Frequently Asked Questions
What is a Bank of Esperanza?A Bank of Esperanza is a group of women and men (15 to 40) who agree to work together and support each other in their businesses and other aspects of community life. The group does not become a bank until each individual in the entire group has met the conditions for becoming a bank. A loan officer will visit the associates in their community for an initial meeting. The program is explained and the objectives outlined. The expectations for the bank are carefully explained.
The Esperanza loan is made to the group (Bank of Esperanza). Each member must have a business plan that is reviewed and approved by the loan officer.
The associates are all dependent on each other for their eventual success and the loan officer takes on an essential leadership role in mentoring and leading the bank. If one member defaults on their loan, the group is responsible for paying it back. This creates a high level of energy focused on helping each associate succeed and reinforces the solidarity of the bank. Only when each individual succeeds does the group succeed.
How big are the loans?
Initial loan amounts are, on average, about $160 for each new associate. Overall, loan amounts for associates can range anywhere from $30 to $8000. Associates have the opportunity to advance to higher levels of loans based on successful borrowing and expanding business needs.
Do associates pay interest?
Yes, associates do pay interest. For our group model lending, first-time borrowers are charged two percent of the principal at each bi-weekly meeting on a declining balance over the course of a 24 week loan term. Interest rates for our various loan products, including group, home improvement, and individual business loans, vary based on the size of the loan and the loan recipient’s history with Esperanza. The normal “loan shark” rate is 200% per year and commercial interest rates in the Dominican Republic are usually between 30-35% annually. Usually, this is the only money available to poor people.
It is essential that we charge interest in order to move towards becoming self-sufficient and sustainable.

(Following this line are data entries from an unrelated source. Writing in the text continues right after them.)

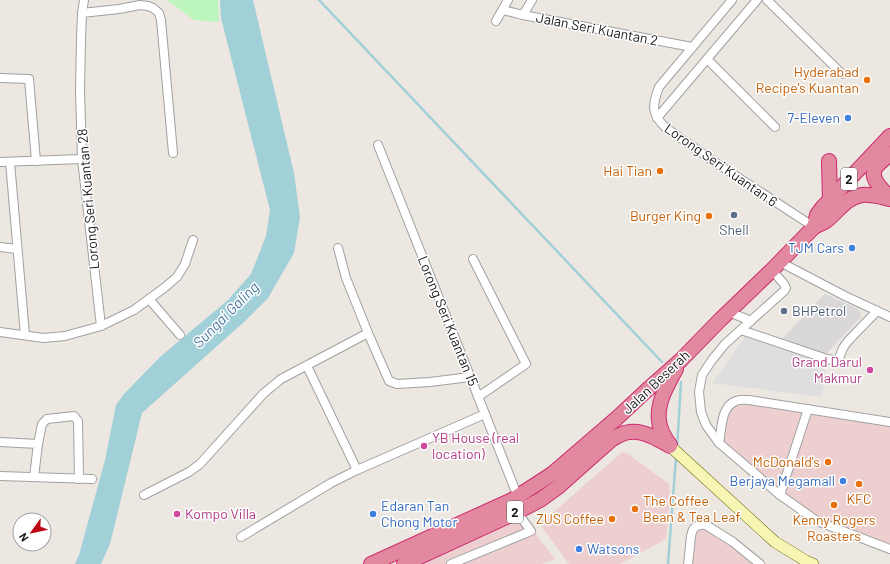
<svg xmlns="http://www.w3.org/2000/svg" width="890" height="564" font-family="Barlow,sans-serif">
<rect width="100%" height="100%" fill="#ece7e0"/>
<polygon fill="#d9d7d7" points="825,294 858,309 861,313 861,317 825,355 781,340"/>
<g fill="#edcfd0">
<polygon points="733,400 890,421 890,548 817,520 727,448 722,439 723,411"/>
<polygon points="621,453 627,453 669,484 670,503 666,539 620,564 569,564 536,519 548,517"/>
<polygon points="519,512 555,559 542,564 404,564"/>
<polygon points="698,523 762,564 688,564 691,532"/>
</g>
<polygon fill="#bdf6bd" points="167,0 218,0 219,22 194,20"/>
<polygon fill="#dedede" points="746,336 826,363 822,397 712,383"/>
<polygon fill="#a1d0d8" points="220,0 253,0 294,173 300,217 294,253 268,298 244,322 142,413 110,544 101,564 75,564 79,555 105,460 116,405 124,394 160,357 228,300 251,274 266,236 270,210 221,18"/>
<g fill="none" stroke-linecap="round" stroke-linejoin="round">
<g stroke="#a1d0d8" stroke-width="2.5">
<polyline points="319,0 662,362"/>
<polyline points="677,448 681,382"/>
<polyline points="668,564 676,457"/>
</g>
<g stroke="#a1a1a1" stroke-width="10">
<g id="street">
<polyline points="84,0 82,13 81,39 80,90 82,159 101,326"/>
<path d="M732 0 659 87C652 105 651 114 666 128L716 163 814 227"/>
<polyline points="767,0 842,74"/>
<polyline points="503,10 523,15 692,47"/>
<polyline points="82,13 119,9 140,5 148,6 153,8 159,13 161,20 173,153"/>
<polyline points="523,15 532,0"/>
<polyline points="496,21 508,0"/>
<polyline points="707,59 775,127"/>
<polyline points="0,78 29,79 36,161"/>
<polyline points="657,118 757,0"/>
<polyline points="378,145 518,497"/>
<polyline points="0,162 82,159"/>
<polyline points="10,162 25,335"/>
<polyline points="0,247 17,249"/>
<polyline points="338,248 346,278 368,333 389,381 397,384 430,382 470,377"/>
<polyline points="473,259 526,364 478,397"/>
<polyline points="780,262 845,296 890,317"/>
<polyline points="149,299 180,335"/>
<polyline points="729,312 751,321"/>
<polyline points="741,330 827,359 838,361 843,348 848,341 877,311"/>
<polyline points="0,332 43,338 65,336 101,326 134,310 164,288 177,277 185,264 193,240"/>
<polyline points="307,366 357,470"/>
<path d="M890 422 749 400C745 400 740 399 736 401 720 407 722 430 719 443L780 495 817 521 890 549"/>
<polyline points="0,442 38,444 34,477"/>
<polyline points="719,443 706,425 701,412 699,392 702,375 712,360 725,344 784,291 786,288 784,284 772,270"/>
<polyline points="38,444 42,424 47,419 74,416 78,421 79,479"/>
<polyline points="0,476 92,479"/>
<polyline points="144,495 189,472 200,464 263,394 281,379 368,333"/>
<polyline points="780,495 808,409"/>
<polyline points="241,537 331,483 357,470 485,414"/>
<polyline points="451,564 531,531 517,512"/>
<path d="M688 564C689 558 689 553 690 547 691 536 690 523 706 525L733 542 760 564"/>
</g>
</g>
<g stroke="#676a09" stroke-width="12">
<polyline id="secondary" points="670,446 775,542 806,561 813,564"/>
</g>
<g stroke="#cd2a6e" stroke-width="16">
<g id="highway">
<path d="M890 154C885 158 880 162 876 167 868 178 883 190 890 198"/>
<polyline points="829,161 830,199"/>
<path d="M814 227C818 225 822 223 826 221 837 213 846 197 862 195 871 194 881 197 890 199"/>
<path d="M670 445C667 441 664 436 662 432 652 409 666 388 676 369"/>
<polyline points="371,564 512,500 552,474 617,418 646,391 681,360 720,320 772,270 814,227 817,215 822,208 890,136"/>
<path d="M404 564 517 512 540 500 558 487 612 439C618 436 624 432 630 432 643 430 660 440 670 446"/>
</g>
</g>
<use href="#street" stroke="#fff" stroke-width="8"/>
<use href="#secondary" stroke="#f6f5b4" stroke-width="11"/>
<use href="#highway" stroke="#e289a0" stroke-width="14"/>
</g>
<g fill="#e8710a" stroke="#fff" stroke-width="1.5">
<circle cx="867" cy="80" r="4"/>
<circle cx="660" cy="171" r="4"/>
<circle cx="709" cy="216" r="4"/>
<circle cx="828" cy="462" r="4"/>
<circle cx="859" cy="484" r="4"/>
<circle cx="834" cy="505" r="4"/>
<circle cx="635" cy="509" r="4"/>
<circle cx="612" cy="519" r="4"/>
</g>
<g fill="#3f7fe0" stroke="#fff" stroke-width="1.5">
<circle cx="848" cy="118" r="4"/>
<circle cx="852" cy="248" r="4"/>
<circle cx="843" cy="481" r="4"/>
<circle cx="373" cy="514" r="4"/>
<circle cx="579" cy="549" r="4"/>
</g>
<g fill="#5c6f8a" stroke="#fff" stroke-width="1.5">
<circle cx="734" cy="215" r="4"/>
<circle cx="784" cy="311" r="4"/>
</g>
<g fill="#d1479c" stroke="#fff" stroke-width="1.5">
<circle cx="870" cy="370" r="4"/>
<circle cx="424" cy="446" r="4"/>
<circle cx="177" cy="514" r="4"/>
</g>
<g text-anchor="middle" stroke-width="3" stroke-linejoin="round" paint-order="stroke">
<g fill="#fff" stroke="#5f5f5f" stroke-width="1">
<rect x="841" y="168" width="16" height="22" rx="3"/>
<rect x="507" y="501" width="16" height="22" rx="3"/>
</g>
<g font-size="13" font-weight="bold" fill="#1a1a1a">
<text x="849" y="184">2</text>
<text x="515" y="517">2</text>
</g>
<g font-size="14" fill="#1a1a1a" stroke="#fff">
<text transform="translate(597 29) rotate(11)" y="5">Jalan Seri Kuantan 2</text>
<text transform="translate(721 165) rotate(35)" y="5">Lorong Seri Kuantan 6</text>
<text transform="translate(88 199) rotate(-95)" y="5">Lorong Seri Kuantan 28</text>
<text transform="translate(448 321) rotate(68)" y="5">Lorong Seri Kuantan 15</text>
<text transform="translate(656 382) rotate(-43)" y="5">Jalan Beserah</text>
</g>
<g font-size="14" fill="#c56008" stroke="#fff" text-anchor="end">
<text x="859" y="77">Hyderabad<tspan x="859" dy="16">Recipe's Kuantan</tspan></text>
<text x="652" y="176">Hai Tian</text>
<text x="701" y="221">Burger King</text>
<text x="820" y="467">McDonald's</text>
<text x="859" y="504" text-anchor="middle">KFC</text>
<text x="643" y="506" text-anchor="start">The Coffee<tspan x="643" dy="16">Bean &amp; Tea Leaf</tspan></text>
<text x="604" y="524">ZUS Coffee</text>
<text x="834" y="525" text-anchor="middle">Kenny Rogers<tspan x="834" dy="16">Roasters</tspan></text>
</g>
<g font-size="14" fill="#366cbe" stroke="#fff" text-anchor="end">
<text x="840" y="123">7-Eleven</text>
<text x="844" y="253">TJM Cars</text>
<text x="835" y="486">Berjaya Megamall</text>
<text x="381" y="511" text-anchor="start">Edaran Tan<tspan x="381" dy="16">Chong Motor</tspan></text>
<text x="587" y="554" text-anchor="start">Watsons</text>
</g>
<g font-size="14" fill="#4e5e75" stroke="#fff">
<text x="734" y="235">Shell</text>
<text x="792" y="316" text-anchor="start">BHPetrol</text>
</g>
<g font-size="14" fill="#b23c85" stroke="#fff" text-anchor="start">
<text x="862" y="367" text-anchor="end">Grand Darul<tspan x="862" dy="16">Makmur</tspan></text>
<text x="432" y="443">YB House (real<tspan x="432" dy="16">location)</tspan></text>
<text x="185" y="519">Kompo Villa</text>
</g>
<g font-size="15" font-style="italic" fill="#497a9e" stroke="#fff">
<text transform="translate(226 315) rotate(-45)" y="5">Sungai Galing</text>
</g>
</g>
<g transform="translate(32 532) rotate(237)"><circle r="19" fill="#ffffff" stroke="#a3a3a3"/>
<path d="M0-3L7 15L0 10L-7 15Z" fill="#bd0815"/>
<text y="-6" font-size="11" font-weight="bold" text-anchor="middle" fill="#1a1a1a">N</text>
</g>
</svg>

The Banks of Esperanza are filling an urgent need, and are a welcome relief from the informal loan system.
Are poor women good credit risks? Over the last twenty years, since these kinds of programs began in Bangladesh, poor women have proven to be extremely reliable. Worldwide, there is between a 95-97% repayment rate. In the Dominican Republic the program is matching those statistics. We choose to mostly lend to women as research proves that they are more likely to utilize profits from their business to provide for the health and education of their children and their families.
What about personal emergencies that might inhibit loan repayment? Esperanza has a self-funded life insurance program that the associates can purchase at the time of receiving their loan. It pays off 100% of the remaining loan balance if the associate dies or is completely physically disabled.
For other emergencies, the bank loan members cash from their group savings. This has assisted many families in times of need.
What kinds of businesses do associates start?
There is wide range of business opportunities undertaken through these loans. Some of the most common businesses include: colmados (corner stores), food preparation, vegetable/fruit sales, baking, used clothing sales, tailoring, piece work for larger manufacturing companies, crafts, beauty salons, sandal making, etc.
How is Esperanza funded?
For any microfinance plus organization, achieving operational sustainability is a challenge. Over the past sixteen years Esperanza has worked hard to become both efficient and effective in our service to the poor. We’re proud to state that roughly sixty-five percent of all operational costs are now sustained by our microcredit programs. The balance of annual funding needed for microcredit and complimentary human development services is met by the generous support of churches, grants, individuals, organizations and universities.